Sunil said:
I'm not an experimenter. So I cannot judge about this.
Let me explain it for you then. It is not a matter of experimental precision. It goes deeper than that.
In order to compare the relative tick rates of two clocks that are at some distance from another you need a standard of synchronization. You have to have some way of saying that "this tick over here
happened at the same time as this tick over there".
But there is no unambiguous choice for a correct standard of synchronization.
As long as we are working within the flat space-time of special relativity, there is a natural choice of a synchronization standard: Einstein synchronization.
Einstein synchronization works by first picking a standard of rest. A frame of reference. You (in your imagination at least) set up a grid of identical, properly functioning clocks all at rest in this frame.
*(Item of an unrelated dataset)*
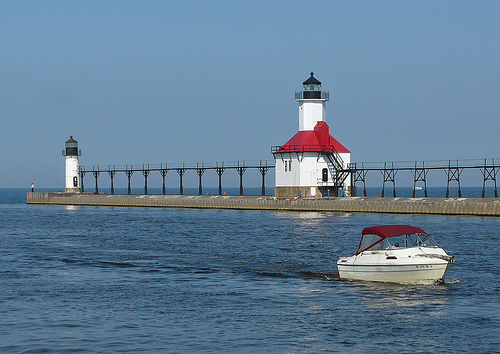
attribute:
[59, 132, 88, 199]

You adjust these clocks so that a light signal from anyone clock to another is seen to travel at the speed of light. That is, if you subtract transmission time from reception time and multiply by the speed of light, you'll get the distance between the two clocks. If you turn around and send a return signal, you'll see the same.
If you pick a different standard of rest and look at this same grid of synchronized clocks, you'll see that they cannot possibly be correctly synchronized. From this viewpoint, the grid is moving. Light takes longer to go from a "downstream" grid member to an "upstream" grid member because it has to do a stern chase and is covering a greater distance.
So there is a different standard of synchronization for a different standard of rest. [Einstein's train experiment is another way to achieve this same insight]
You cannot call an effect "real" if it depends on your choice of reference frame. Many physicists reserve the adjective "real" to refer to things that are "invariant" -- quantities that are the same no matter what frame of reference you choose.